Collected data entries
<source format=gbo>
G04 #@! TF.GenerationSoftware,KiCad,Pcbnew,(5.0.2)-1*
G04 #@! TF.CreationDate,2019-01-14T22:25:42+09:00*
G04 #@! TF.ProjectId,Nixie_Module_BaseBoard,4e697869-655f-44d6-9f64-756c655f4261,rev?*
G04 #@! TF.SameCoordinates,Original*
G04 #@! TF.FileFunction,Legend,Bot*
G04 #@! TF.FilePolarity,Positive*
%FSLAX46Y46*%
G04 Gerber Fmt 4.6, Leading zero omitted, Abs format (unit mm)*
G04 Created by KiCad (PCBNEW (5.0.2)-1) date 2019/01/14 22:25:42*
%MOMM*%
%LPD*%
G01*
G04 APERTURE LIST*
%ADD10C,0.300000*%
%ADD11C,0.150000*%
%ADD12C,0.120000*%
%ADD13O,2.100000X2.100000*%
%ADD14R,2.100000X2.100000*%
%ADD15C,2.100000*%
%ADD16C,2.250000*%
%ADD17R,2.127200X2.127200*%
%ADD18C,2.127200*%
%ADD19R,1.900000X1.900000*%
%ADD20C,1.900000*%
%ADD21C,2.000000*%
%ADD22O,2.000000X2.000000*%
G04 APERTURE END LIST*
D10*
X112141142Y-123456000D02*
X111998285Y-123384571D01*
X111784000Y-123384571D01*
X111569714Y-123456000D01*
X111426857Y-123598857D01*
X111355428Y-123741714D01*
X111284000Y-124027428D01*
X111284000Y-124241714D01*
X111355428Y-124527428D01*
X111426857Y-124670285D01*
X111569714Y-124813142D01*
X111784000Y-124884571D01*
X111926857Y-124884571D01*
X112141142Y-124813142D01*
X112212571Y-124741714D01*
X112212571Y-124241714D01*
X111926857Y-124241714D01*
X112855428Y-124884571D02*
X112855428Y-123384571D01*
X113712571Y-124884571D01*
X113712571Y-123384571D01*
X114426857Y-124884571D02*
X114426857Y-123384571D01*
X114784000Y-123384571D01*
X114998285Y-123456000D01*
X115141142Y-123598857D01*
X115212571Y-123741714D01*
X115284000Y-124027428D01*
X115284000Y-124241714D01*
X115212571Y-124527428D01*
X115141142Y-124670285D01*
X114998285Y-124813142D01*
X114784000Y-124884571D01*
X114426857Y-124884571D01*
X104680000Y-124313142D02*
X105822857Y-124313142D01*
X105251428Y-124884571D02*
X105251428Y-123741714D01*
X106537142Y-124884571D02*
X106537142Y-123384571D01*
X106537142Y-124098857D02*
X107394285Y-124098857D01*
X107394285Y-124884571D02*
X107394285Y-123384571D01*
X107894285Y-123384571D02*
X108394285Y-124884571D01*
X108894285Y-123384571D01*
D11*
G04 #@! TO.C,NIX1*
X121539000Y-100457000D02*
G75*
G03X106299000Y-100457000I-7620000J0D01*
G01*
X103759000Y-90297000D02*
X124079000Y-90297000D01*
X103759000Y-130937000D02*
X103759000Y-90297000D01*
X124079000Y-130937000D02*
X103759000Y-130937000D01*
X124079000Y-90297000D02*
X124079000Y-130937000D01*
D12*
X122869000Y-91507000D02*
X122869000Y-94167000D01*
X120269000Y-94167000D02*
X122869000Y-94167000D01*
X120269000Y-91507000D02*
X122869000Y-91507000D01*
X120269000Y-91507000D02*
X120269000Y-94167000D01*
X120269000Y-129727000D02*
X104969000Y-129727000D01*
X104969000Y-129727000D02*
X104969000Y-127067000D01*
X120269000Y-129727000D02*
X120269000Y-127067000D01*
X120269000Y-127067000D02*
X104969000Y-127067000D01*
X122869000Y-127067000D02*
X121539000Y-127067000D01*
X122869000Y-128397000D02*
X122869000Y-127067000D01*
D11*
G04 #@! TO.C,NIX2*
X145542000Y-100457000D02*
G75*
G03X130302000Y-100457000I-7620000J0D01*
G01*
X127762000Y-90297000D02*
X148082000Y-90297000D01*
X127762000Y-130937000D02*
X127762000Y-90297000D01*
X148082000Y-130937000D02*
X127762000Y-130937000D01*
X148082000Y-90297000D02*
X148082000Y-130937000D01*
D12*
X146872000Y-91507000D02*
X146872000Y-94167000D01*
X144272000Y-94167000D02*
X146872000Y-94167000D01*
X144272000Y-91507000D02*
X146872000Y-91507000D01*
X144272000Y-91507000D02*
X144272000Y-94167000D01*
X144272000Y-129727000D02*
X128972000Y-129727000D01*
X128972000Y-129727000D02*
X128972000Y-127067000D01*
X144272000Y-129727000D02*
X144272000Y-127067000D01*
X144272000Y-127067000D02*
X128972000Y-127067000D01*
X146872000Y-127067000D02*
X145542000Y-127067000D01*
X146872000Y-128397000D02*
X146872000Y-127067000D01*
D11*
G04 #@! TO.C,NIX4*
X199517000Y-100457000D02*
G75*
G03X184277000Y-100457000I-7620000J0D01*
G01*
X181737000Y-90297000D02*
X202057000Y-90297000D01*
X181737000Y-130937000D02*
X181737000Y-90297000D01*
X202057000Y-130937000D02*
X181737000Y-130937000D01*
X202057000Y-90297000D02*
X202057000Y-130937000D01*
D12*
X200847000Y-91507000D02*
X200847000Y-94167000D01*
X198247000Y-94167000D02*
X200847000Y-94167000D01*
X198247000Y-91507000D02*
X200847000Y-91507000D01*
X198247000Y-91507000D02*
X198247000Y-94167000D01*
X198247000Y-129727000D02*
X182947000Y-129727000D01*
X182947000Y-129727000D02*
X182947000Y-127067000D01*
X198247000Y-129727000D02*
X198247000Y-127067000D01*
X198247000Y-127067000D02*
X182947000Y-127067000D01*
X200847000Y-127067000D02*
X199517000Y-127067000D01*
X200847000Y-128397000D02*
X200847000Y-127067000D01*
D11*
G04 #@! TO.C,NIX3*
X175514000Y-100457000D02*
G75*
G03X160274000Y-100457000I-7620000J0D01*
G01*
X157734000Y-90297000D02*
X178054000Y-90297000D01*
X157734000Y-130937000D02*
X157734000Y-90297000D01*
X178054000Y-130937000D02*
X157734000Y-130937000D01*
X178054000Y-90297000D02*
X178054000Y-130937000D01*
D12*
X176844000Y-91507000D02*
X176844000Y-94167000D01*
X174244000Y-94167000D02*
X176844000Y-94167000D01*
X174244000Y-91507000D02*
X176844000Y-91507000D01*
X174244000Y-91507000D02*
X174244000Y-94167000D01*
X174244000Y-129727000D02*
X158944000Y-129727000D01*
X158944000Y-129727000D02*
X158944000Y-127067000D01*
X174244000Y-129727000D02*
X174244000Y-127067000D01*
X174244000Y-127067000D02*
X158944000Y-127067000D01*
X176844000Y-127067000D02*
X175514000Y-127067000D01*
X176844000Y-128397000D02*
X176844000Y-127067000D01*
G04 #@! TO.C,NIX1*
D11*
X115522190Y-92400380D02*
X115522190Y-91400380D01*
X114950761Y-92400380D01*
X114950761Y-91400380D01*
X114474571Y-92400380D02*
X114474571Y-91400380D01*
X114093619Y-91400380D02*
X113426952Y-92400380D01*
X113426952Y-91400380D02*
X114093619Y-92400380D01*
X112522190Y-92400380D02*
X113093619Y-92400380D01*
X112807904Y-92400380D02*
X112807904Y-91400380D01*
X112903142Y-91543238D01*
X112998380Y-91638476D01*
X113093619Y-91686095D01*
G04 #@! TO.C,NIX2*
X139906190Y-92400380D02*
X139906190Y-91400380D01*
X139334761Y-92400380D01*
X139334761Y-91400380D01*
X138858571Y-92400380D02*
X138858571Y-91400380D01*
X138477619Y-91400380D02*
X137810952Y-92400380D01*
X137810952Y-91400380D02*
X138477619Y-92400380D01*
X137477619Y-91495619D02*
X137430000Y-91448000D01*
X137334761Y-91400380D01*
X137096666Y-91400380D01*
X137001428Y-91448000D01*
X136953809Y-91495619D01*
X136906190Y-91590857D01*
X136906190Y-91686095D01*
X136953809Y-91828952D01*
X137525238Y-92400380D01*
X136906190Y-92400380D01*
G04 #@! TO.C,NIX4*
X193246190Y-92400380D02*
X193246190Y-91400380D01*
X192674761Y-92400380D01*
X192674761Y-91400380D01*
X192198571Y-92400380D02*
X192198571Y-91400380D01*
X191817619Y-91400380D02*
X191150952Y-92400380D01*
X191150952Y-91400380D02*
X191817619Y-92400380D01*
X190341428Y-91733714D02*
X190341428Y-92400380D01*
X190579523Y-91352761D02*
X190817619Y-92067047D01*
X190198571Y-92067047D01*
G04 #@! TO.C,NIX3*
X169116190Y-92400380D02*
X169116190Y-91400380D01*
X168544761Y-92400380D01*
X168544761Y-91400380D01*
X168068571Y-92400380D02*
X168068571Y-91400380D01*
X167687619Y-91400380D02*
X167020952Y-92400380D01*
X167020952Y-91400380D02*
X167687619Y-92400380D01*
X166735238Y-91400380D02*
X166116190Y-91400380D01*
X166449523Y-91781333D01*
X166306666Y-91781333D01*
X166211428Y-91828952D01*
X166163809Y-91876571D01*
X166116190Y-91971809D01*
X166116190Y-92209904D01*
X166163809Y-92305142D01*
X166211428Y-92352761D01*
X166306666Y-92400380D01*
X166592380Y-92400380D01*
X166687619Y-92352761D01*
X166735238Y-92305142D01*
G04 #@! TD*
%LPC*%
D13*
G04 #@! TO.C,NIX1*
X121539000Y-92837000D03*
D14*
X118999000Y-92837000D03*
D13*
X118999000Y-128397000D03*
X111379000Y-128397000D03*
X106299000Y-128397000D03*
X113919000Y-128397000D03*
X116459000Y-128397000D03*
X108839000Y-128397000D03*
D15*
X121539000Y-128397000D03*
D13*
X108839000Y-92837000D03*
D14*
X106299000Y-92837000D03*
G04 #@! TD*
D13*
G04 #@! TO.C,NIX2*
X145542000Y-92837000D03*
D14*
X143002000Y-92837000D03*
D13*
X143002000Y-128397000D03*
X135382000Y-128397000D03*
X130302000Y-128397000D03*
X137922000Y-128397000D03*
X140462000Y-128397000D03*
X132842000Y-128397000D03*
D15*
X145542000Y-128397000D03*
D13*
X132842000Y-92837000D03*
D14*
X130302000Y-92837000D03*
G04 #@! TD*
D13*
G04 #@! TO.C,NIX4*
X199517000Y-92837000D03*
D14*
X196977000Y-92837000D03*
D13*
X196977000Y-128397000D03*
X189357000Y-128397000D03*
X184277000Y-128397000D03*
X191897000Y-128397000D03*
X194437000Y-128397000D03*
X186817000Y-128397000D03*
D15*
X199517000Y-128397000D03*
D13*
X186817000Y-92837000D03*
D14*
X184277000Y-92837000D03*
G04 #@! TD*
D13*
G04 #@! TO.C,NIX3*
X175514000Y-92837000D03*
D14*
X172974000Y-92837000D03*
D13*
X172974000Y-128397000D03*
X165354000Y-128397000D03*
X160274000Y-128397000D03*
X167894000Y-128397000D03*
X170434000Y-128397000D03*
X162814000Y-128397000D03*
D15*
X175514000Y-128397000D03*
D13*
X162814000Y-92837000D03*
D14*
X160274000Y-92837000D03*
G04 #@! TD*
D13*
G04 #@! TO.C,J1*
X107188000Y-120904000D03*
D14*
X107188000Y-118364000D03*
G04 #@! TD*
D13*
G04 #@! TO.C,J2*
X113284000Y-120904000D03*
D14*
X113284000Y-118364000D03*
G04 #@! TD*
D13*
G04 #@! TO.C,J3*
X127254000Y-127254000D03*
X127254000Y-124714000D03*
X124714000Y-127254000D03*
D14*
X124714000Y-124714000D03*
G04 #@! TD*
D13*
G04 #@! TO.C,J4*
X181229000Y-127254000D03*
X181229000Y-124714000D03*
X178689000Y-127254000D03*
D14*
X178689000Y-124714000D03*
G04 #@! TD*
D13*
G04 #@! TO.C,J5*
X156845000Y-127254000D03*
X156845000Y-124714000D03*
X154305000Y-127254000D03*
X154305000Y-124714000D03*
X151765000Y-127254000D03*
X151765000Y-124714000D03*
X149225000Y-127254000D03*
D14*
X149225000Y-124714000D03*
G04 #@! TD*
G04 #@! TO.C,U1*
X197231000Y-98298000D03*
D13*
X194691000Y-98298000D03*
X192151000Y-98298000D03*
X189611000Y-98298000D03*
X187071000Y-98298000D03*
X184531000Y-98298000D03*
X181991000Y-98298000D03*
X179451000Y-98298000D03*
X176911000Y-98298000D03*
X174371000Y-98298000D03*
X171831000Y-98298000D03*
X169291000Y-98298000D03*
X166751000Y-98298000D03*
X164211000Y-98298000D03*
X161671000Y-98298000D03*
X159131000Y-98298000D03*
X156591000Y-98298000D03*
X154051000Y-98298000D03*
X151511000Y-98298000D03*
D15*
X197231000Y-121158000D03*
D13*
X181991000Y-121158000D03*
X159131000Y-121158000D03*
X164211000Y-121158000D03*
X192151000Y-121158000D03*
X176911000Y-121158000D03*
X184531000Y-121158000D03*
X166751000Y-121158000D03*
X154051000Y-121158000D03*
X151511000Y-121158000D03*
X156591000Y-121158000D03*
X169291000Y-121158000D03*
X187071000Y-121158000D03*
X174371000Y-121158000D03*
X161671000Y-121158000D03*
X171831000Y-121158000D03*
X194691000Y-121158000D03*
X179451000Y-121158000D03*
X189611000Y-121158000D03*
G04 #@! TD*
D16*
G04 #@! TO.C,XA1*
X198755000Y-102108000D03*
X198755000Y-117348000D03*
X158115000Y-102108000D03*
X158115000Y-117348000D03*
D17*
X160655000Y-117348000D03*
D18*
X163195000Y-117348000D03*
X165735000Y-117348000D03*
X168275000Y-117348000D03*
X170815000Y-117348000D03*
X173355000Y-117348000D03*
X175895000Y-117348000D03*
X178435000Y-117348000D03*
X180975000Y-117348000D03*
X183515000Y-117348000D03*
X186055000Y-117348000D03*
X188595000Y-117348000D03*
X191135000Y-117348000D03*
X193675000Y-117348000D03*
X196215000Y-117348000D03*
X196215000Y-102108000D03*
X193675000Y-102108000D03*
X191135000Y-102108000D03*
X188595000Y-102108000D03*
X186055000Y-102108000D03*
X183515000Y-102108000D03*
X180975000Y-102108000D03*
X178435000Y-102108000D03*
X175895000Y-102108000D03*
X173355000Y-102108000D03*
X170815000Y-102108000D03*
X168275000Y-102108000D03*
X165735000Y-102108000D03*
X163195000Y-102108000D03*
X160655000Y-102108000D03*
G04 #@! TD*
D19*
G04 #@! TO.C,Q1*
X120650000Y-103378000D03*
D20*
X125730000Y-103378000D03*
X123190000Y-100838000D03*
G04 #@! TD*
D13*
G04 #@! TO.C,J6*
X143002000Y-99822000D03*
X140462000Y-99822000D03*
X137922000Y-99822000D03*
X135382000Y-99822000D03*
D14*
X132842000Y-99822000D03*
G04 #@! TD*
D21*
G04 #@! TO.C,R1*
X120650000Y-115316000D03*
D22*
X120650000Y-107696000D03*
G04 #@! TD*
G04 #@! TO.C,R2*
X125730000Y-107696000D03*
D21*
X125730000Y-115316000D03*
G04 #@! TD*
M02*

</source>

--

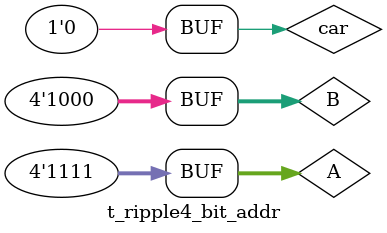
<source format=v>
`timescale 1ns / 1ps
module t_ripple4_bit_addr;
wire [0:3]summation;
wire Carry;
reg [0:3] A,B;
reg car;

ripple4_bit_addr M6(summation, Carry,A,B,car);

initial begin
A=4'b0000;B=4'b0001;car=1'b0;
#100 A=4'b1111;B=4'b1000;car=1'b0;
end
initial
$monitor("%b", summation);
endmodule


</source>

• About this exercise
Exact duplication is required for the lines above, from the line that contains "X112141142Y-123456000D02*" to the line that contains "X112855428Y-123384571D01*", inclusive; omit all others.

• Output below
X112141142Y-123456000D02*
X111998285Y-123384571D01*
X111784000Y-123384571D01*
X111569714Y-123456000D01*
X111426857Y-123598857D01*
X111355428Y-123741714D01*
X111284000Y-124027428D01*
X111284000Y-124241714D01*
X111355428Y-124527428D01*
X111426857Y-124670285D01*
X111569714Y-124813142D01*
X111784000Y-124884571D01*
X111926857Y-124884571D01*
X112141142Y-124813142D01*
X112212571Y-124741714D01*
X112212571Y-124241714D01*
X111926857Y-124241714D01*
X112855428Y-124884571D02*
X112855428Y-123384571D01*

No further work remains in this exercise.